An exact copy of the data is required. No picture may appear in it.

━━━━━ Source records ━━━━━

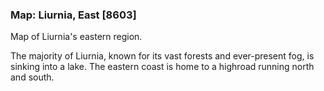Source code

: ### Map: Liurnia, East [8603]

Map of Liurnia's eastern region.

The majority of Liurnia, known for its vast forests and ever-present fog, is sinking into a lake. The eastern coast is home to a highroad running north and south.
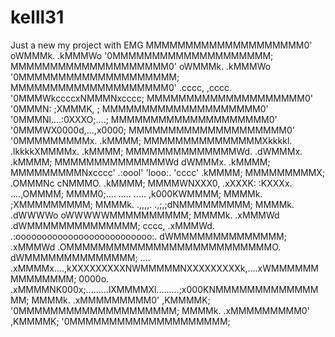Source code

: # kelll31
Just a new my project with EMG
MMMMMMMMMMMMMMMMMMMM0'    oWMMMk.    .kMMMWo    '0MMMMMMMMMMMMMMMMMMMM;
MMMMMMMMMMMMMMMMMMMM0'    oWMMMk.    .kMMMWo    '0MMMMMMMMMMMMMMMMMMMM;
MMMMMMMMMMMMMMMMMMMM0'    .cccc,      ,cccc.    '0MMMWkccccxNMMMNxcccc;
MMMMMMMMMMMMMMMMMMMM0'                          '0MMMN:    ;XMMMK,    ;
MMMMMMMMMMMMMMMMMMMM0'                          '0MMMNl....:0XXXO;....;
MMMMMMMMMMMMMMMMMMMM0'                          '0MMMWX0000d,...,x0000;
MMMMMMMMMMMMMMMMMMMM0'                          '0MMMMMMMMMx.   .kMMMM;
MMMMMMMMMMMMMMMXkkkkl.                          .lkkkkXMMMMx.   .kMMMM;
MMMMMMMMMMMMMMWd.                                    .dWMMMx.   .kMMMM;
MMMMMMMMMMMMMMWd                                      dWMMMx.   .kMMMM;
MMMMMMMMMNxcccc'    .:oool'                'looo:.    'cccc'    .kMMMM;
MMMMMMMMMX;         .OMMMNc                cNMMMO.              .kMMMM;
MMMMWNXXX0,         .xXXXK:                :KXXXx.          ....,OMMMM;
MMMM0;....           .....                  .....          ,k000KWMMMM;
MMMMk.                                                     ;XMMMMMMMMM;
MMMMk.    .,,,,.                                      .,;,;dNMMMMMMMMM;
MMMMk.   .dWWWWo                                      oWWWWWMMMMMMMMMM;
MMMMk.   .xMMMWd                                     .dWMMMMMMMMMMMMMM;
cccc,    .xMMMWd.   .:oooooooooooooooooooooooooo:.    dWMMMMMMMMMMMMMM;
         .xMMMWd    .OMMMMMMMMMMMMMMMMMMMMMMMMMMO.    dWMMMMMMMMMMMMMM;
....     .xMMMMx....,kXXXXXXXXXNWMMMMMNXXXXXXXXXk,....xWMMMMMMMMMMMMMM;
0000o.   .xMMMMNK000x;.........lXMMMMXl.........;x000KNMMMMMMMMMMMMMMM;
MMMMk.   .xMMMMMMMMM0'         ,KMMMMK;         '0MMMMMMMMMMMMMMMMMMMM;
MMMMk.   .xMMMMMMMMM0'         ,KMMMMK;         '0MMMMMMMMMMMMMMMMMMMM;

━━━━━

Written solution:
Source code

: ### Map: Liurnia, East [8603]

Map of Liurnia's eastern region.

The majority of Liurnia, known for its vast forests and ever-present fog, is sinking into a lake. The eastern coast is home to a highroad running north and south.
Source code

: # kelll31
Just a new my project with EMG
MMMMMMMMMMMMMMMMMMMM0'    oWMMMk.    .kMMMWo    '0MMMMMMMMMMMMMMMMMMMM;
MMMMMMMMMMMMMMMMMMMM0'    oWMMMk.    .kMMMWo    '0MMMMMMMMMMMMMMMMMMMM;
MMMMMMMMMMMMMMMMMMMM0'    .cccc,      ,cccc.    '0MMMWkccccxNMMMNxcccc;
MMMMMMMMMMMMMMMMMMMM0'                          '0MMMN:    ;XMMMK,    ;
MMMMMMMMMMMMMMMMMMMM0'                          '0MMMNl....:0XXXO;....;
MMMMMMMMMMMMMMMMMMMM0'                          '0MMMWX0000d,...,x0000;
MMMMMMMMMMMMMMMMMMMM0'                          '0MMMMMMMMMx.   .kMMMM;
MMMMMMMMMMMMMMMXkkkkl.                          .lkkkkXMMMMx.   .kMMMM;
MMMMMMMMMMMMMMWd.                                    .dWMMMx.   .kMMMM;
MMMMMMMMMMMMMMWd                                      dWMMMx.   .kMMMM;
MMMMMMMMMNxcccc'    .:oool'                'looo:.    'cccc'    .kMMMM;
MMMMMMMMMX;         .OMMMNc                cNMMMO.              .kMMMM;
MMMMWNXXX0,         .xXXXK:                :KXXXx.          ....,OMMMM;
MMMM0;....           .....                  .....          ,k000KWMMMM;
MMMMk.                                                     ;XMMMMMMMMM;
MMMMk.    .,,,,.                                      .,;,;dNMMMMMMMMM;
MMMMk.   .dWWWWo                                      oWWWWWMMMMMMMMMM;
MMMMk.   .xMMMWd                                     .dWMMMMMMMMMMMMMM;
cccc,    .xMMMWd.   .:oooooooooooooooooooooooooo:.    dWMMMMMMMMMMMMMM;
         .xMMMWd    .OMMMMMMMMMMMMMMMMMMMMMMMMMMO.    dWMMMMMMMMMMMMMM;
....     .xMMMMx....,kXXXXXXXXXNWMMMMMNXXXXXXXXXk,....xWMMMMMMMMMMMMMM;
0000o.   .xMMMMNK000x;.........lXMMMMXl.........;x000KNMMMMMMMMMMMMMMM;
MMMMk.   .xMMMMMMMMM0'         ,KMMMMK;         '0MMMMMMMMMMMMMMMMMMMM;
MMMMk.   .xMMMMMMMMM0'         ,KMMMMK;         '0MMMMMMMMMMMMMMMMMMMM;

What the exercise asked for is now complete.